Topic - Comparing Data Augmentation Methods – Easy Data Augmentation and Back Translation for text(Intentation) Classification using LSTM.
Research Question - Which data augmentation methods applied on a small dataset outperform models trained without augmentation in terms of accuracy and precision in case of intention(text) classification using LSTM as training models, and by how much do they improve performance?
Supervisor - Dr. Man Lai Tang
Done by - Mohit Agarwal (22031257)
The project investigates data augmentation techniques, namely, easy data augmentation (EDA) – nosing and back translation – paraphrasing, on a text dialogue-based dataset with intention as its labels, making it a supervised learning problem. Three models are developed using long-short term memory (LSTM) architecture, single layer LSTM model, double layer LSTM model, and convolutional layer stacked on top single LSTM layer, each trained on the dataset and augmented datasets. The results are compared using accuracy and precision metrics from each model for all datasets (augmented and non-augmented).

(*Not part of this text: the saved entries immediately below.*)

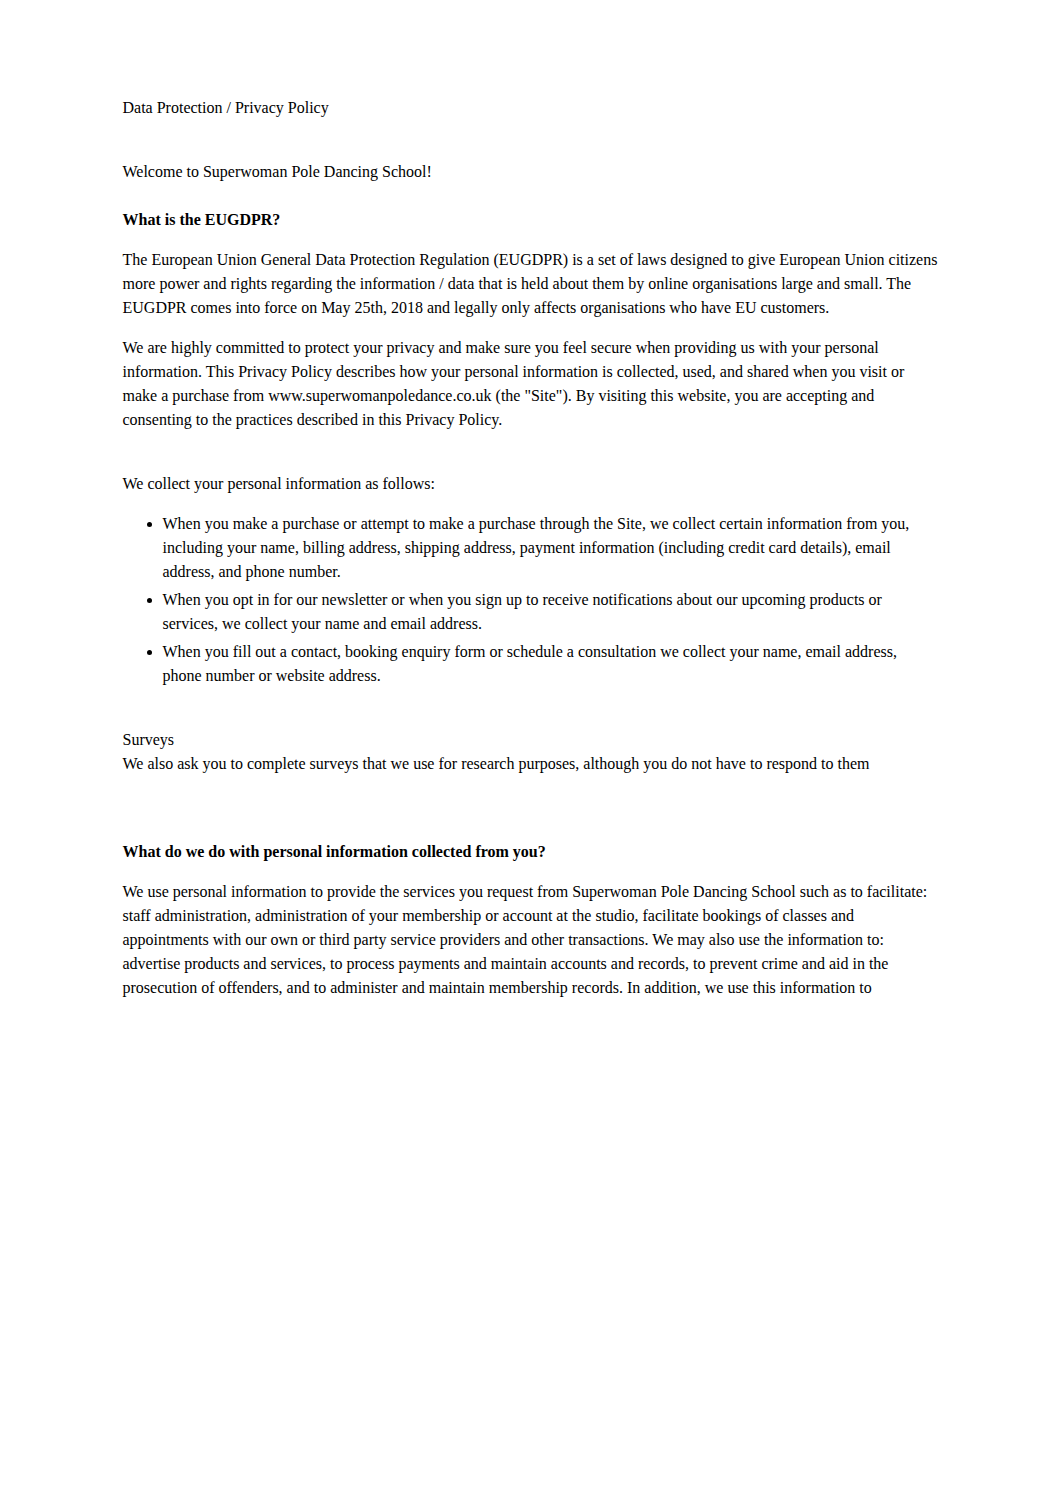Data Protection / Privacy Policy
Welcome to Superwoman Pole Dancing School!
What is the EUGDPR?
The European Union General Data Protection Regulation (EUGDPR) is a set of laws designed to give European Union citizens more power and rights regarding the information / data that is held about them by online organisations large and small. The EUGDPR comes into force on May 25th, 2018 and legally only affects organisations who have EU customers.
We are highly committed to protect your privacy and make sure you feel secure when providing us with your personal information. This Privacy Policy describes how your personal information is collected, used, and shared when you visit or make a purchase from www.superwomanpoledance.co.uk (the "Site"). By visiting this website, you are accepting and consenting to the practices described in this Privacy Policy.
We collect your personal information as follows:
When you make a purchase or attempt to make a purchase through the Site, we collect certain information from you, including your name, billing address, shipping address, payment information (including credit card details), email address, and phone number.
When you opt in for our newsletter or when you sign up to receive notifications about our upcoming products or services, we collect your name and email address.
When you fill out a contact, booking enquiry form or schedule a consultation we collect your name, email address, phone number or website address.
Surveys
We also ask you to complete surveys that we use for research purposes, although you do not have to respond to them
What do we do with personal information collected from you?
We use personal information to provide the services you request from Superwoman Pole Dancing School such as to facilitate: staff administration, administration of your membership or account at the studio, facilitate bookings of classes and appointments with our own or third party service providers and other transactions. We may also use the information to: advertise products and services, to process payments and maintain accounts and records, to prevent crime and aid in the prosecution of offenders, and to administer and maintain membership records. In addition, we use this information to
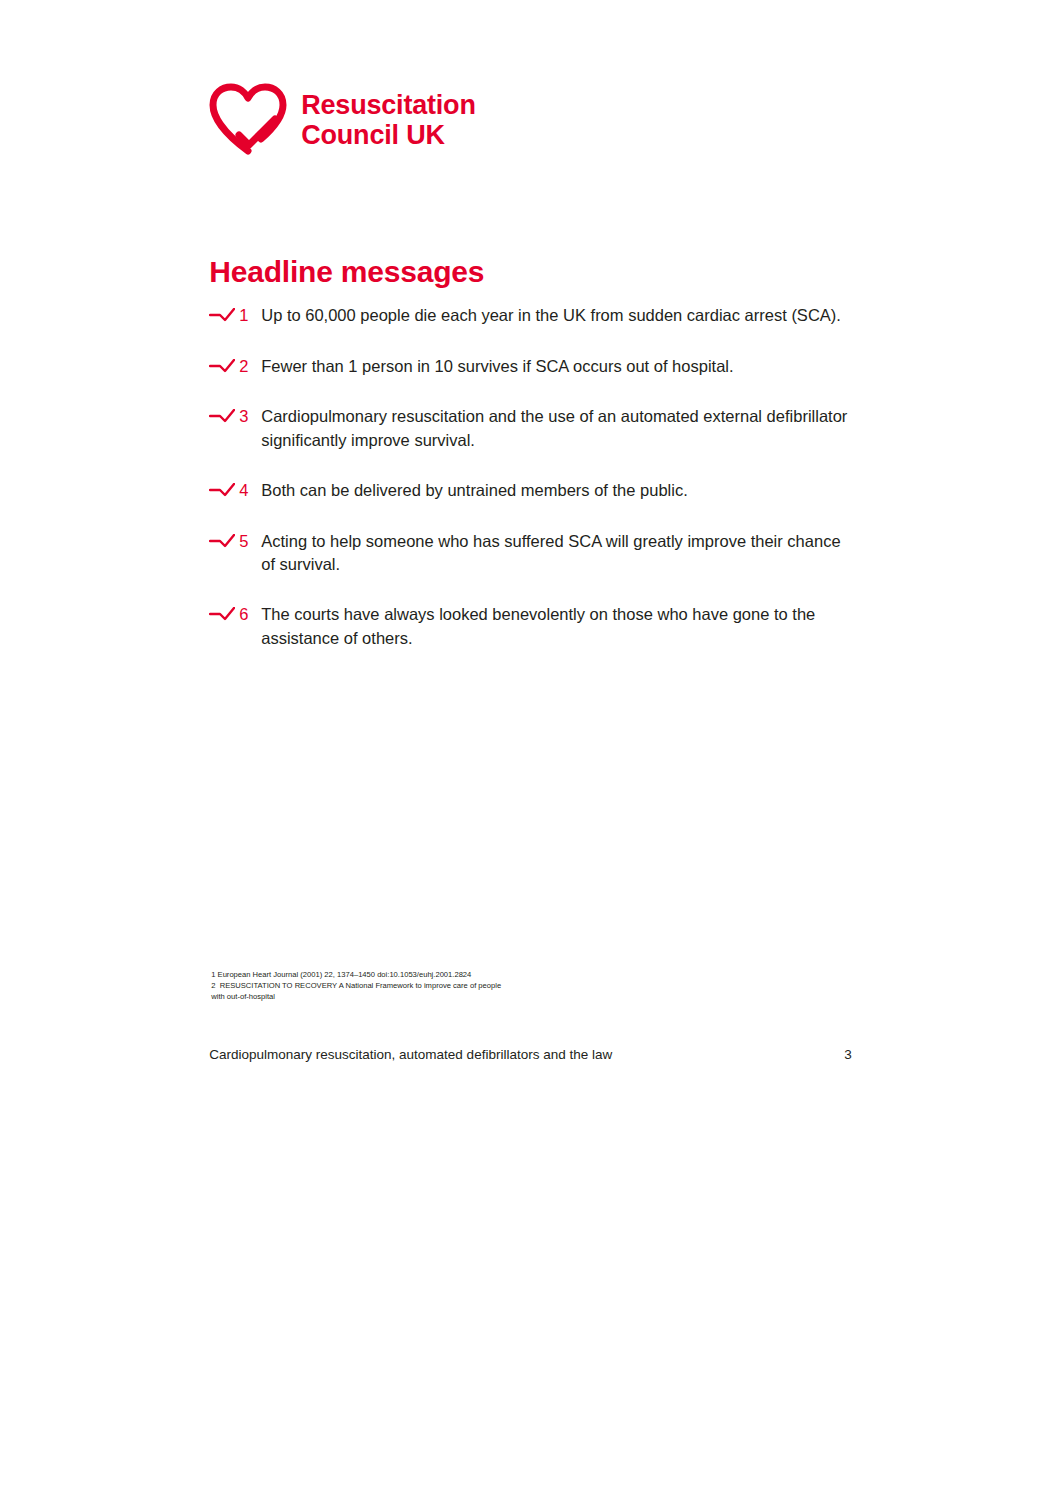Resuscitation
Council UK
Headline messages
1 Up to 60,000 people die each year in the UK from sudden cardiac arrest (SCA).
2 Fewer than 1 person in 10 survives if SCA occurs out of hospital.
3 Cardiopulmonary resuscitation and the use of an automated external defibrillator significantly improve survival.
4 Both can be delivered by untrained members of the public.
5 Acting to help someone who has suffered SCA will greatly improve their chance of survival.
6 The courts have always looked benevolently on those who have gone to the assistance of others.
1 European Heart Journal (2001) 22, 1374–1450 doi:10.1053/euhj.2001.2824
2 RESUSCITATION TO RECOVERY A National Framework to improve care of people
with out-of-hospital
Cardiopulmonary resuscitation, automated defibrillators and the law 3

Purpose: To identify which data augmentation method performs well over which model.
Intent Classification – GitHub Intent Classification - UCL
preprocess_eda.py --- reads the dataset, and has prepocessing class and exploring data class
lstm.py --- builds the three models, along with hypermodel for tuning
train_lstm.py ---builds and compiles a model based on given parameters
eda.py ---data augmentaion file for easy data augmentation method
back_translation.py ---data augmentation file for back translation
main_part_1.ipynb ---calls the files and reads, preprocess and explores the data, finds the hyperparameter and trains model based on them, finally augments the data
main_part_2.ipynb ---reads eda's augmented data, trains them on hyperparameter found on main_part_1.ipynb
main_part_3.ipynb ---reads back translated augmented data, trains them on hyperparameter found on main_part_1.ipynb
Note: The model is saved outside the git directory.
Agument ---stores all the augmented py file and augmented data
Plots ---holds all the plots
pandas.2.2.2
matplotlib
numpy.1.26.4
sklearn.1.5.0
keras.3.6.0
tensorflow.2.17.0
keras-tuner.1.4.7
wordcloud.1.9.3
nltk.3.8.1
deep-translator.1.11.4
Single LSTM model worked best among the three model on both augmented and non-augmented data.
In term of precision, the augmentation method, easy data augmentation give better reading for Single-LSTM model, while for f1 score back translation worked better.
- Higher number of epochs can be used to train the single-lstm model.
- GAN can be used for data augmentation.
- tf-idf can be used in text vectorization layer.